LAS VEGAS, N.M. (AP) – The drought in this community is now so severe that water isn’t provided with restaurant meals unless a diner requests it, and then it’s served in a paper cup. Car washes operate only two days each week.

The hotel pools are empty, and long-term guests must ask if they want linens changed more than once every four days.

“I sleep, eat and drink with worries about how we’re going to get through this,” said Richard Trujillo, the city’s utilities administrator. “When it hasn’t snowed or rained, people will want to know, ‘What are you doing to solve this?'”

As in much of the Southwest, the high desert lands of New Mexico are locked in another drought cycle this summer, with wildfires raging in tinder-dry forests. According to the National Weather Service, statewide precipitation for May was 36 percent of the normal amount – the seventh straight excessively dry month.

Santa Fe has received only 1.2 inches of precipitation during the seven-month period since November, the lowest in 133 years of record keeping. The 0.41 inches in Albuquerque is the lowest in 114 years of data.

And in Las Vegas, a community along the eastern edge of the Sangre de Cristo Mountains, the 60-month data show precipitation 18.71 inches below normal, according to Charlie Liles, meteorologist in charge of the Weather Service in Albuquerque.

“That’s essentially a year’s precipitation over a five-year period,” Liles said.

As a result, Las Vegas has imposed some of New Mexico’s most restrictive water rules. Outdoor watering has been banned since last fall, leaving lawns withering in once-lush neighborhoods.

Deborah Martinez, who has lived for 42 years in the stately Victorian home where she grew up, gave up her vegetable garden this year. Where her grass hasn’t yellowed, it has blown away, and the morning glories that once grew on her fence are history.

She and her husband, William, can only watch as the roses and vines adorning their porch wither. They’ve even begun to share their bath water.

“We’d rather have survival water,” Mrs. Martinez said as the two sat on a porch swing. “It’s OK if everything dies, as long as we don’t.”

Las Vegas relies almost entirely on surface water. Melting snowpack and rainfall collects to form the Gallinas River, and 98 percent of the water for the town’s 18,000 residents is stored in two reservoirs in the mountains above town.
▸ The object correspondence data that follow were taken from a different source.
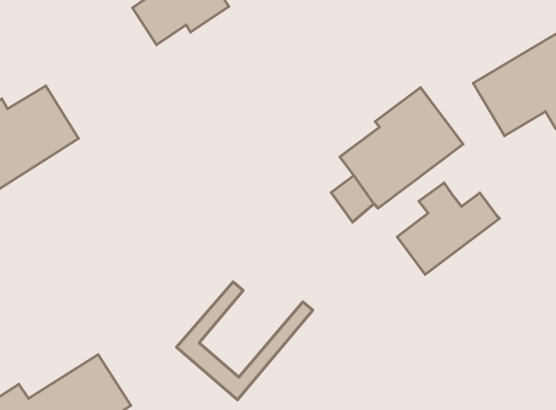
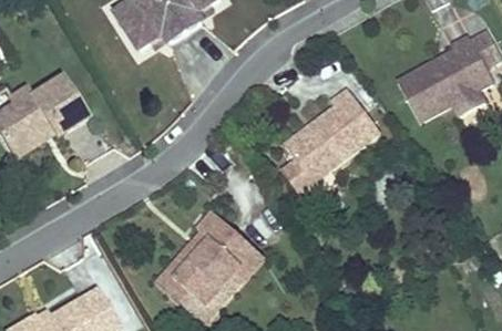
building: [397,183,500,274] -> none
building: none -> [177,208,258,303]

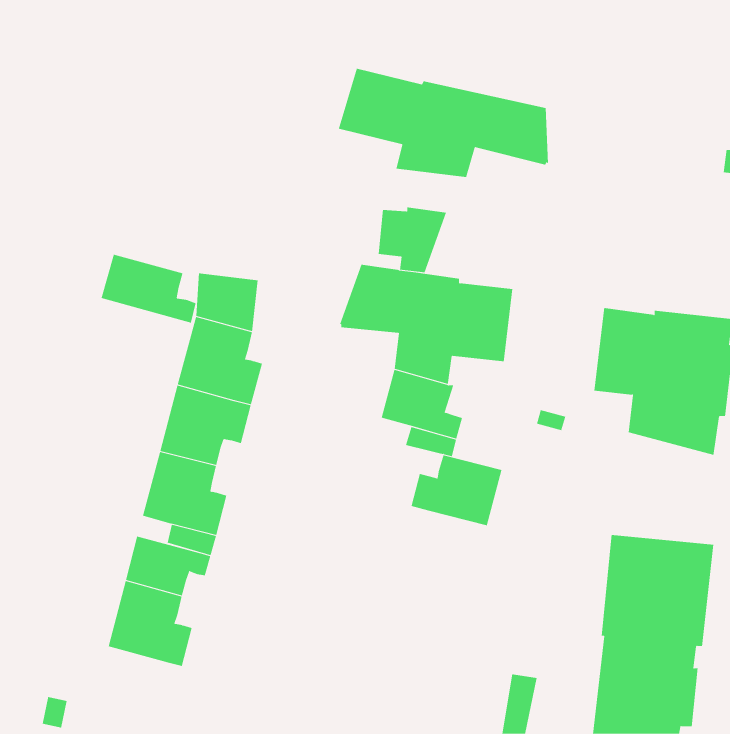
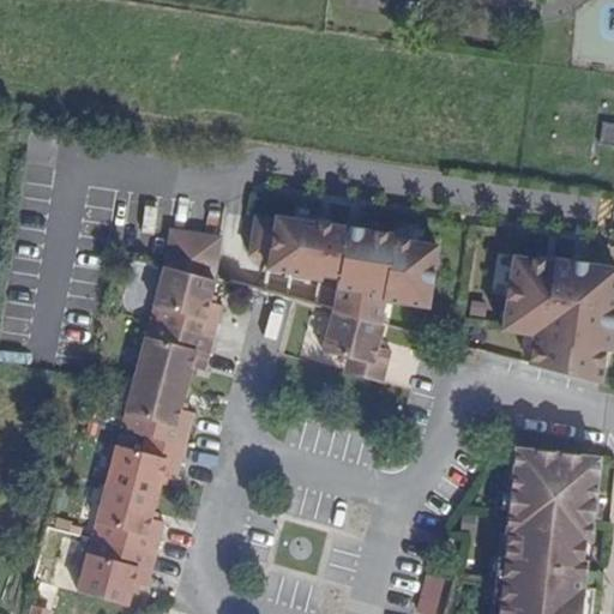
building: [338,68,548,178] -> none
building: [378,207,447,273] -> [247,216,305,271]
building: [101,254,196,323] -> none
building: [411,454,502,526] -> none
building: none -> [79,540,156,607]

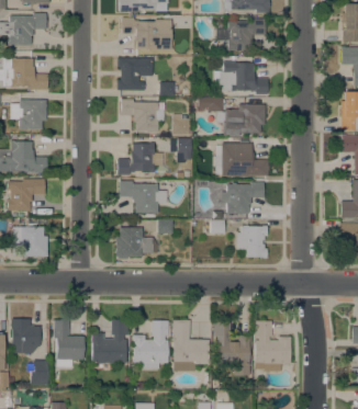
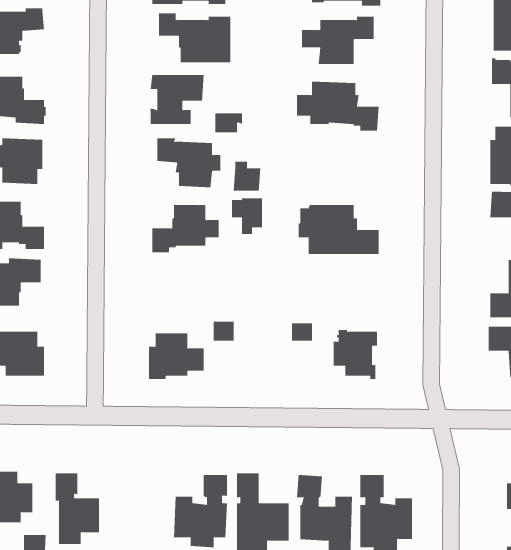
building: [200,99,266,136] -> none
building: [121,181,167,214] -> none
building: [223,182,265,214] -> none
building: [93,320,128,363] -> none

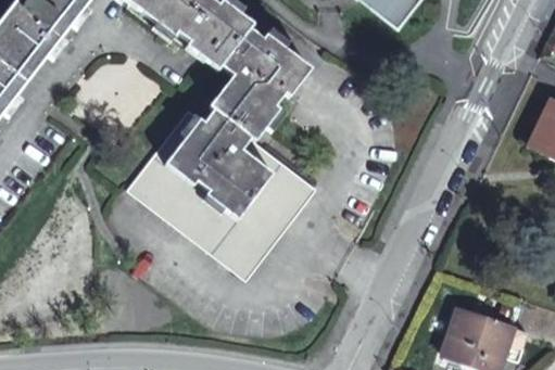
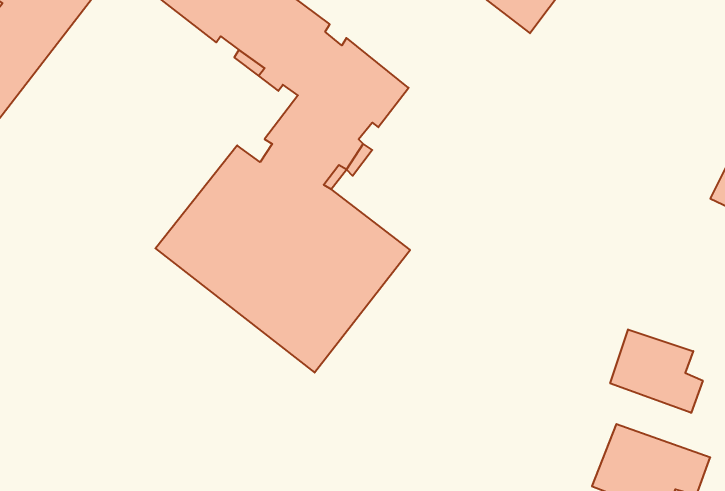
building: none -> [610,329,703,413]

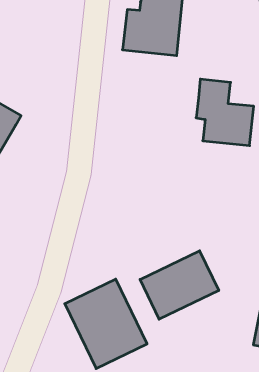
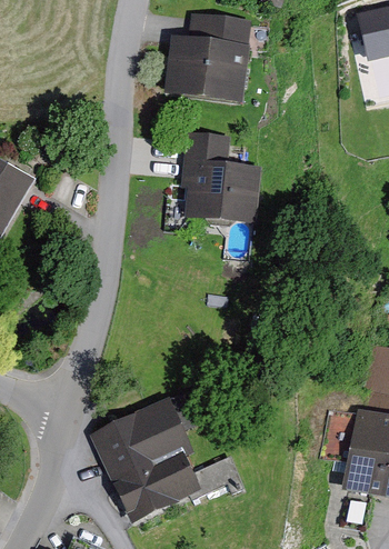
building: [196,79,254,146] -> [181,129,259,219]
building: [140,251,219,319] -> none

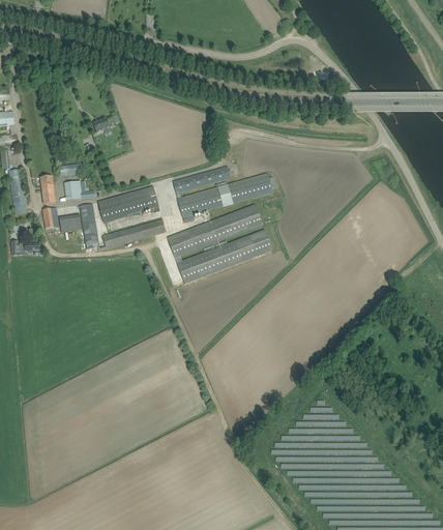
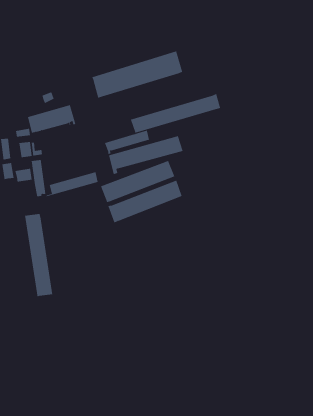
building: none -> [92,51,183,99]
building: none -> [130,93,221,134]
building: [98,185,160,222] -> [27,105,76,133]
building: none -> [24,213,53,297]

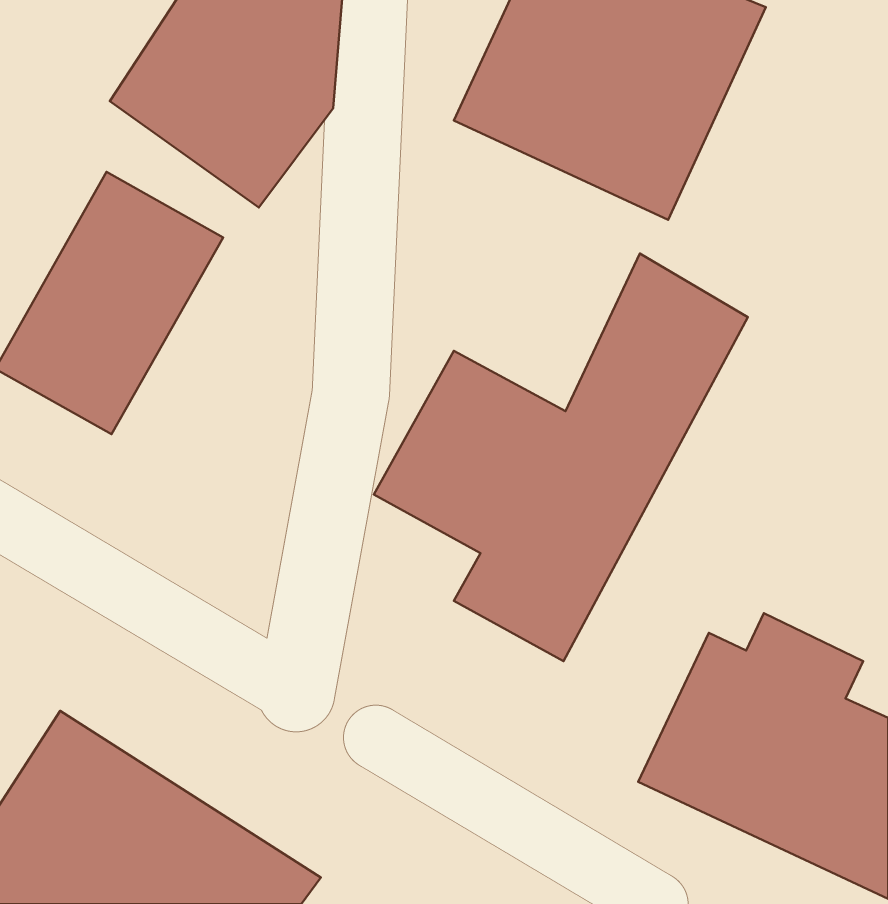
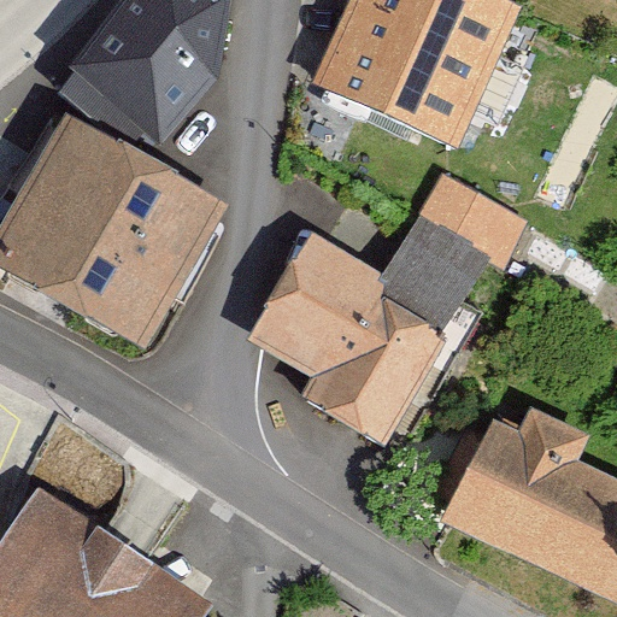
building: none -> [76,161,231,340]

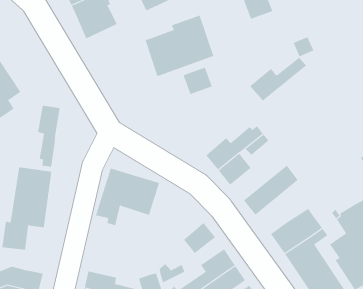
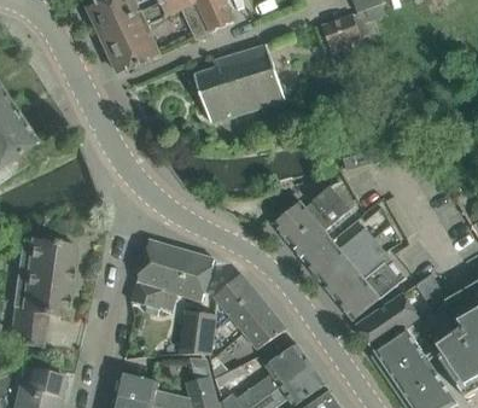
building: [250,57,307,101] -> [304,226,378,282]
building: [183,67,213,95] -> none
building: [37,105,60,168] -> none
building: none -> [337,256,408,321]
building: none -> [214,274,270,333]
building: none -> [180,310,216,355]

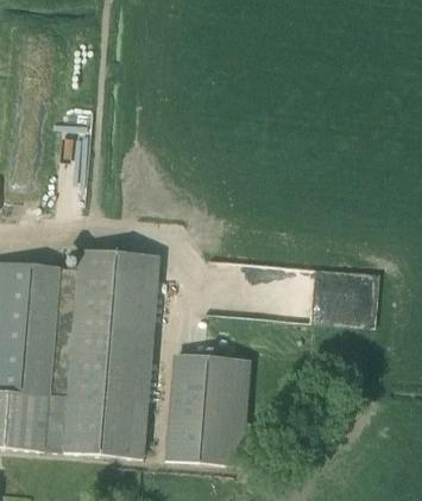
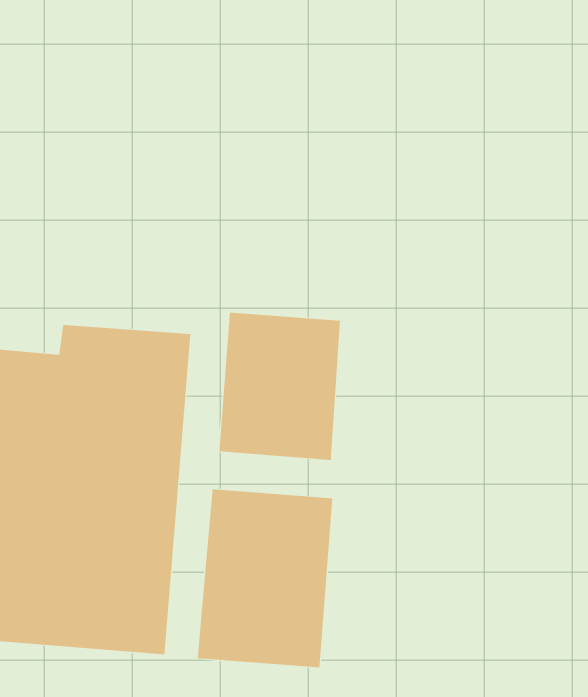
building: none -> [219,312,340,461]

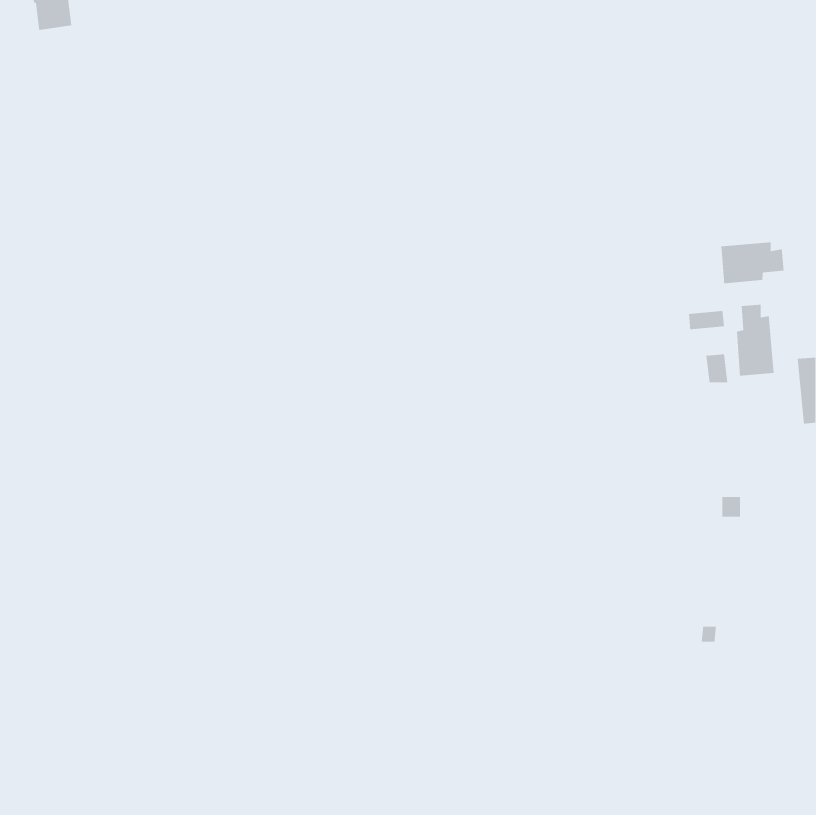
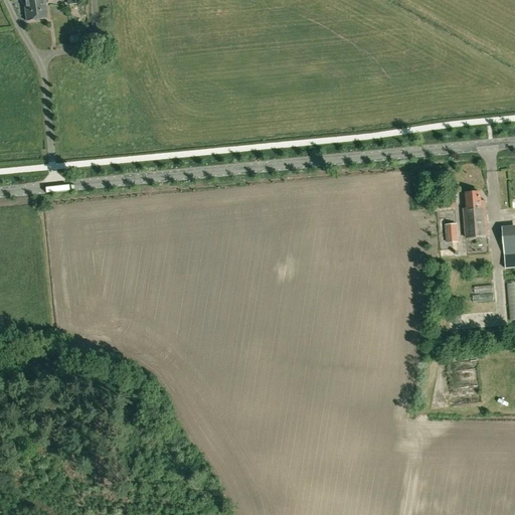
building: [721,242,784,284] -> none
The river then trickles through the meadows of Las Vegas, barely ankle-deep and a few yards wide this summer.

“Through the ‘70s and ‘80s, you’d usually see spring runoff last into June,” Trujillo recalled. “By the middle of July, we’d get into the monsoon season. There was always enough water. It was like clockwork.”

But the clock seems broken. It wasn’t a snowy winter this year. And as months pass without rain, city reserves have dropped to 50 percent of capacity – enough to last only into September unless monsoonal rains sweep across New Mexico as they usually do in July and August.

Liles said forecasting models suggest precipitation should be close to average in July and August, meaning the late-summer downpours may be coming.

But he offered a word of caution: The most recent years for poor snowpack in New Mexico were 2000 and 2002 – close together over the 56-year study span. Liles wonders whether those years might indicate a trend toward deepening drought.

Despite the water restrictions, Trujillo said there have been few complaints. Residents are consuming about 1.3 million gallons daily, compared with 2.8 million gallons during normal usage last year.

“Our citizens have been great,” Trujillo said. “We’ve been working since 2000 to implement year-round awareness programs to help conserve water during the droughts, and the response has been outstanding.”